REQUESTS |
- a) Decide whether each of the following statements agrees with the article on the Environmental Quality Incentives Program, and for each give yes or no along with the deciding words from the article, quoted exactly. (i) The program was created by the 1996 farm bill. (ii) California received the largest share of the program's payments in fiscal 2011. (iii) By law, half of the program's payments must go to livestock producers.
- b) Carry the article on the Environmental Quality Incentives Program forward, starting after its final sentence.

SUPPLIED PASSAGE |
Skip to content

Agriculture: Equipping Farms for the Future

Program Helps Fund Cleaner Air and Water, Improved Habitats

Few Americans see a dime of federal farm subsidies, and few may believe there’s much public benefit from the payments. But there’s one farm program that clearly helps not only farmers but also the public at large — through cleaner air and water, improved wildlife habitats and reduced use of scarce water resources.

The Environmental Quality Incentives Program, created by the 1996 farm bill, subsidizes the cost of a wide variety of projects and practices aimed at making farms and feedlots less polluting and more efficient. Among other programs, the money has gone toward renovating livestock farms to eliminate manure spills, replacing water-wasting irrigation systems and instituting soil-saving farming practices.

Much of the money has gone to large, conventional farms, the kind that produce most of the nation’s food. But under new rules, payments are also helping organic farmers or small-scale farms that are starting to grow fruits and vegetables for local sales, including farmers markets. “It’s not a handout. It’s not a giveaway, but a program that allows for the public as well as the individual owner of the land to share in the expense of those benefits,” said Jon Scholl, president of American Farmland Trust, a leading land conservation group.

EQIP payments totaled $871 million in fiscal 2011 and went to more than 38,000 farmers and landowners scattered from Alaska to Maine. Texas got the largest share ($85 million), followed by California ($74 million) and Missouri ($29 million). Demand is so heavy nationwide that the Agriculture Department turns away about one of every two applicants because of a lack of money. (The department is evaluating about 70,000 applications for fiscal 2012.)

Where Does EQIP Money Go?

Farmers can receive as much as $300,000 over a six-year period for EQIP projects. Payment rates vary but can cover up to 75 percent or more of a farmer’s cost.

With Congress preparing to write a new farm bill, one of the top priorities for a broad array of organizations is lobbying to maintain funding for EQIP as total agricultural spending is reduced.

Anne Burkholder, who operates a 3,000-head cattle feedlot in central Nebraska, used a grant from the program to pay about half the $320,000 cost of replacing a holding pond that traps rainwater washing off pens and manure piles. Overflowing holding ponds and manure lagoons on livestock operations have frequently led to fish kills in neighboring streams.

Burkholder uses water from the holding pond to irrigate and fertilize nearby corn and alfalfa fields. The old holding pond on Burkholder’s feedlot was still adequate, but the new one is lined to better keep the water from leeching underground, she said. The new facility also holds more water, which means she doesn’t have to pipe the water to the crops until they need it. “Any time that I can partner with my government to improve my farm, improve my product and improve my environmental footprint, I think that makes everybody a winner,” she said.

By law, three-fifths of EQIP payments must go to livestock producers, who don’t get the traditional farm subsidies that go to grain and cotton growers. Livestock producers use the money not only to install new holding systems for manure but also to pay for such needs as incinerators to sanitarily dispose of dead hogs and for fencing to keep cattle from getting into and polluting streams.

DATASET EXCERPT |
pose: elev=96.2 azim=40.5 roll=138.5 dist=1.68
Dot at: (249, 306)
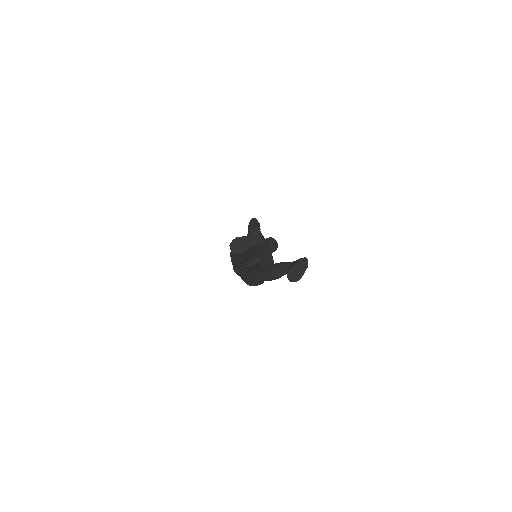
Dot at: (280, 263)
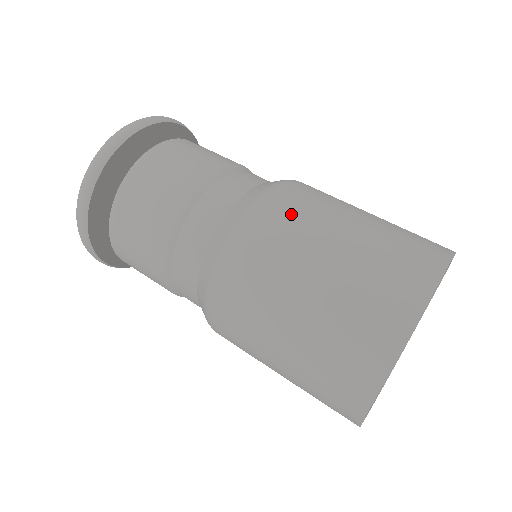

ANSWER LIST |
- a)
(i) Yes: "The Environmental Quality Incentives Program, created by the 1996 farm bill"
(ii) No: "Texas got the largest share ($85 million), followed by California ($74 million)"
(iii) No: "By law, three-fifths of EQIP payments must go to livestock producers"

- b)
For croplands, water-saving irrigation equipment has been one of the most popular uses of the money. In fiscal 2011, more than
$100 million of program payments went to irrigation equipment and pipelines, but money also goes for a variety of other uses, depending on state and local priorities.

For example, in Texas, the USDA offers payments to landowners to modify fencing so that pronghorn antelope can more easily get to food sources or find cover to fawn. On the East Coast, EQIP is funding projects and farm practices that curb the runoff that pollutes the Chesapeake Bay. The projects include planting trees and grass alongside streams to protect from chemicals running off fields of corn and other crops.

In Montana and surrounding states, the program is being combined with money from other USDA programs to protect habitat for the sage grouse, a candidate for the endangered species list. In Georgia and North Carolina, EQIP is being used to help compensate farmers who switch to a three-year crop rotation to control a weed that has become resistant to glyphosate, the active ingredient in the weed killer Roundup. The USDA’s goal is to keep farmers from having to till the weed-infested ground, decreasing soil erosion.

The resistance has developed because of farmers’ widespread use of Roundup-tolerant cotton and other crops. Instead of growing the biotech cotton every year, the farmers getting the program grants will rotate to crops such as corn or sorghum and use other herbicides for weed control.

In California’s smog-ridden San Joaquin Valley, EQIP payments have traditionally gone heavily toward upgrading irrigation equipment, but a provision in the 2008 farm bill also allowed certain regions to target money toward addressing air pollution, and now farmers in California can get payments to offset 30 percent or more of the cost of buying a new, lower-emission tractor. Farmers are also getting payments to offset the expense of applying oil on dirt roads to keep down the dust. Since 2009, the region’s new EQIP-funded tractors have reduced pollution by the equivalent of taking 460,000 cars off the road, or more than 1,500 tons of nitrogen oxide gases a year, according to USDA officials in California.

It’s unusual that the USDA can give such precise estimates of the program’s benefits, however. The USDA generally has little hard data to document the environmental benefits, a shortcoming the department is trying to address.

A new effort called the Conservation Effects Assessment Project is aimed at quantifying the effect of conservation practices to better target future spending. Studies are being conducted in 42 watersheds across the country.

Not Enough to Go Around

The project will help the USDA focus on funding practices “where we can have the greatest impact per conservation dollar,” said Dave White, chief of the department’s Natural Resources Conservation Service, which administers EQIP. Results from the project will be used in the coming budget year to refine the criteria that states use to rank EQIP applications, he said.

But the department is learning that building or restoring terraces on sloping cropland is not enough to prevent nitrates and other chemicals from running off fields into streams, White said. Farmers also need to manage their fertilizer better.

One criticism of the program is that the money is spread too thin and insufficiently targeted to address major environmental problems, such as the nitrogen and phosphorus runoff from Midwest farms that creates a dead zone in the Gulf of Mexico.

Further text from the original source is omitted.